England’s Goalkeeping Problems

The sometimes fantastic and frequently middling BBC Sport Blog has an interesting article on the importance of an experienced goalkeeper to a team with league aspirations. Interesting may be the wrong word, but the quotes from John Lukic sum up the roots of a problem that has been festering in English football for 20 years. Lukic points out that historically, there wasn’t a huge amount of time spent worrying about the man between the posts. Two hands, a head and the willingness to do the job seemed to be the main criteria.

Whilst Lukic speaks about it in terms of a bygone era, it’s something that’s still relevant today. In England, the time devoted to the goalkeeper isn’t enough – from grassroots up.

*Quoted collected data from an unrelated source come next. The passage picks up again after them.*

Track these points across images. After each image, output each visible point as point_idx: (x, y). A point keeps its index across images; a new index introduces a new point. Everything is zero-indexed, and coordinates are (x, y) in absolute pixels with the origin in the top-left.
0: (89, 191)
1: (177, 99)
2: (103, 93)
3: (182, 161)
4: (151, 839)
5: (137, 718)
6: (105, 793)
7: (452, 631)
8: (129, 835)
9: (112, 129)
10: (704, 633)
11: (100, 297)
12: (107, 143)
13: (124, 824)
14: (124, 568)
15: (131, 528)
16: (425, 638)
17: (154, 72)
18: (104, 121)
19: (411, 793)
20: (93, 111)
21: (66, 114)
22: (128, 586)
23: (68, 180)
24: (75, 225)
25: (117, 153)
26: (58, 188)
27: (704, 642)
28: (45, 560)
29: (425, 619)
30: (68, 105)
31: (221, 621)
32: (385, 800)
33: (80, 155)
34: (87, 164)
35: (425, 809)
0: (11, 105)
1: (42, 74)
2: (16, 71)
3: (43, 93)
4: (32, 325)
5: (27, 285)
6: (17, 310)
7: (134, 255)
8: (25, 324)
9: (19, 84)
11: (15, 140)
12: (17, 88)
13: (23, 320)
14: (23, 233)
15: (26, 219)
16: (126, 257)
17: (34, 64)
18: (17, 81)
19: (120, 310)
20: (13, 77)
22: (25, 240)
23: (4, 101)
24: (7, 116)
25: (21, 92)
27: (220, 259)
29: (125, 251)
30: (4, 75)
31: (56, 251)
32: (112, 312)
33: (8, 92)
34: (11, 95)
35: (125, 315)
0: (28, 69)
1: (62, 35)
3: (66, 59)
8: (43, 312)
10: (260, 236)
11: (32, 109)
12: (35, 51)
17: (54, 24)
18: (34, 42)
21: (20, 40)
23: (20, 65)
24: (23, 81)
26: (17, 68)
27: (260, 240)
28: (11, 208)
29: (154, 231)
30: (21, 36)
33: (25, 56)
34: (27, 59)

Exhibit A is the sheer volume of clearly talented young goalkeepers who become middle of the road keepers later in their career – Richard Wright, Scott Carson, Ben Foster, David James, Chris Kirkland and of course Robert Green. It’s not too late to be proved wrong, but each has undoubted talent that has not been fully developed. Walk through a park on a weekday evening and the chances are you’ll see youth teams training. Too often aspiring custodians will largely do the same session as the outfield players with little specific training given other than the obligatory 5 a side to finish. Exhibit B is the number of imported goalkeepers at the top clubs. Coaches and in turn clubs don’t seem to know how nurse the initial promise resulting in managers plumping for something approaching the finished article and relegating the homegrown alternatives to the bench or loan spells of dubious worth.

As eluded to in the BBC article, mentality may have something to do with it, but it cannot account for the sudden drop-off rate of seemingly talented goalkeepers. Action is required to truly make it a thing of the past.